Inherited retinal degenerative diseases constitute a major cause of vision loss in humans. Retinitis pigmentosa and macular degeneration (MD) are the two main classes of retinal diseases. They are characterized by the loss of rod and cone photoreceptor (PR) cells leading to progressive blindness. Most monogenic forms of retinitis pigmentosa and MD are associated with genes expressed in PR or retinal pigment epithelial (RPE) cells where they encode proteins that are critical for PR structure, function and survival. Specific cellular processes and biochemical pathways implicated in retinopathies include: phototransduction, visual cycle, PR development, morphogenesis, cellular metabolism, protein folding, among others. Lipid metabolism is of major importance for retina integrity and its dysregulation can lead to retinopathies. Lipid disorders have been implicated in macular degeneration such as the Age-Related Macular Degeneration (AMD) and Stargardt disease.

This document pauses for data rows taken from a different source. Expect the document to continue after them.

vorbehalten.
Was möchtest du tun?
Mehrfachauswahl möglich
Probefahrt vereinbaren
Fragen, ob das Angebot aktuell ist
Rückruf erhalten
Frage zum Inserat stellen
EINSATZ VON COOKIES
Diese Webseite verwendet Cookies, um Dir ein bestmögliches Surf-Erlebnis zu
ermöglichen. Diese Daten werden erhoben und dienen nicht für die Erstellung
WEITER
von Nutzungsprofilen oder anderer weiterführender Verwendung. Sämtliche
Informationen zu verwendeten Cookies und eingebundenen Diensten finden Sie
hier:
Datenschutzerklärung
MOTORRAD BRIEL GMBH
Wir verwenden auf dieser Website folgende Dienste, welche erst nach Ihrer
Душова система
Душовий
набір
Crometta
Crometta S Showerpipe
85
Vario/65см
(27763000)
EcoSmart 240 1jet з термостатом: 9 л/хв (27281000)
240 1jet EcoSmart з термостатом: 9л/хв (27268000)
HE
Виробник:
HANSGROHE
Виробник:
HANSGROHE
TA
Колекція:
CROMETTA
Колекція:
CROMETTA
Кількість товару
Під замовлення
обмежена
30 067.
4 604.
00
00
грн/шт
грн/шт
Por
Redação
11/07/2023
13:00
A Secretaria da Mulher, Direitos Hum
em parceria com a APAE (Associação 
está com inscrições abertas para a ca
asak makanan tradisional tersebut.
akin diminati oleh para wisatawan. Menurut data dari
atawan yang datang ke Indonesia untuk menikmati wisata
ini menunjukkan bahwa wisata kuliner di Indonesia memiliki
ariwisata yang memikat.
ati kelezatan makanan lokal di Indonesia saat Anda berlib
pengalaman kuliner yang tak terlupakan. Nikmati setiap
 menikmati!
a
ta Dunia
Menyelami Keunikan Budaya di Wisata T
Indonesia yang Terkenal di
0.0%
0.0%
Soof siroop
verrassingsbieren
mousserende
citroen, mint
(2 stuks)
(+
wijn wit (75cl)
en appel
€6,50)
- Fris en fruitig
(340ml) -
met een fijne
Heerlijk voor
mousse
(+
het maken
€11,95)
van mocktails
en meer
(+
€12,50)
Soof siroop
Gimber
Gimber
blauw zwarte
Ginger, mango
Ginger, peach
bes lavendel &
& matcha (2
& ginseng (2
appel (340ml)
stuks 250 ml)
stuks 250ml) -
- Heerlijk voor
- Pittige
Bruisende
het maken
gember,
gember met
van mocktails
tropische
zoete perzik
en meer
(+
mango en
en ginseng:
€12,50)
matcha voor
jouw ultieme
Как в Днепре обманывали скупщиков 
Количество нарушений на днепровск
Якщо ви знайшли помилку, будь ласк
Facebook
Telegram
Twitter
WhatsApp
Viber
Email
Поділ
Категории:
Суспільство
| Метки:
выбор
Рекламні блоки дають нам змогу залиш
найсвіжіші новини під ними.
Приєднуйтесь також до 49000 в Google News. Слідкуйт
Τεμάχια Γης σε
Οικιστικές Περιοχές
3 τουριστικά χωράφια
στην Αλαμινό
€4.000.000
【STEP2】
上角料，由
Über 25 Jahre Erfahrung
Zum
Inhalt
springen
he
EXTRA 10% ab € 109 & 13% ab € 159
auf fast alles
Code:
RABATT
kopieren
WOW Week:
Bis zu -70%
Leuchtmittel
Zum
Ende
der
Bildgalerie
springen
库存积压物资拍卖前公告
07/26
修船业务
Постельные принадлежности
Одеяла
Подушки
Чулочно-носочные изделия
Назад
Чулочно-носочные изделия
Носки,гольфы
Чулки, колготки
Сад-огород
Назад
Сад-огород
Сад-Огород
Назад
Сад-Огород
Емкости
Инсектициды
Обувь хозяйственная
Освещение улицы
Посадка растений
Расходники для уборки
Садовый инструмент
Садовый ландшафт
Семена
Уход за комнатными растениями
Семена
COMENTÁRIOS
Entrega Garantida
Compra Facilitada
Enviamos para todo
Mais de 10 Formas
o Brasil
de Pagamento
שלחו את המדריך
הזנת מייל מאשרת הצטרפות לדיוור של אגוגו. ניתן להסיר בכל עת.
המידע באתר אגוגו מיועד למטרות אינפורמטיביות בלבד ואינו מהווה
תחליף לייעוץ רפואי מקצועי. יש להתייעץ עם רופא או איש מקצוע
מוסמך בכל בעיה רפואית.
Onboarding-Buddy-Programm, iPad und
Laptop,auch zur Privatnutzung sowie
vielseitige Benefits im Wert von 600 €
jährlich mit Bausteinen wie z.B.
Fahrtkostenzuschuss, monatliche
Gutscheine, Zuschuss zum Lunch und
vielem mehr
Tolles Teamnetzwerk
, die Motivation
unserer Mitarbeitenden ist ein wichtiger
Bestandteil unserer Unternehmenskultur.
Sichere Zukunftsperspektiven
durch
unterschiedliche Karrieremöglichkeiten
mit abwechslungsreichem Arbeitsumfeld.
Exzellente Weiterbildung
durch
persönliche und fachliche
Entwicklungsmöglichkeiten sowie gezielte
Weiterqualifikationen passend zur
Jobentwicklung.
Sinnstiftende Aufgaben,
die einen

Partner 1 has found that loss of function mutation in fatp (fatty acid transport protein) gene leads to PR loss in Drosophila and partner 2 has identified FATP1 as a potential regulatory component of the visual cycle in mammals. In the following four specific tasks, we propose to 1) Coordinate the project; use mouse FATP and Drosophila fatp mutants to study in 2) the roles of Fatp genes in PR function and survival, 3) examine the roles of Fatp genes in the visual cycle, and 4) investigate the role of Fatp genes in lipid metabolism in the retina (Partners 1, 2 and 3). All together our proposal will help elucidating the mechanisms by which a lipid dysregulation leads to PR degeneration and retinal pathology.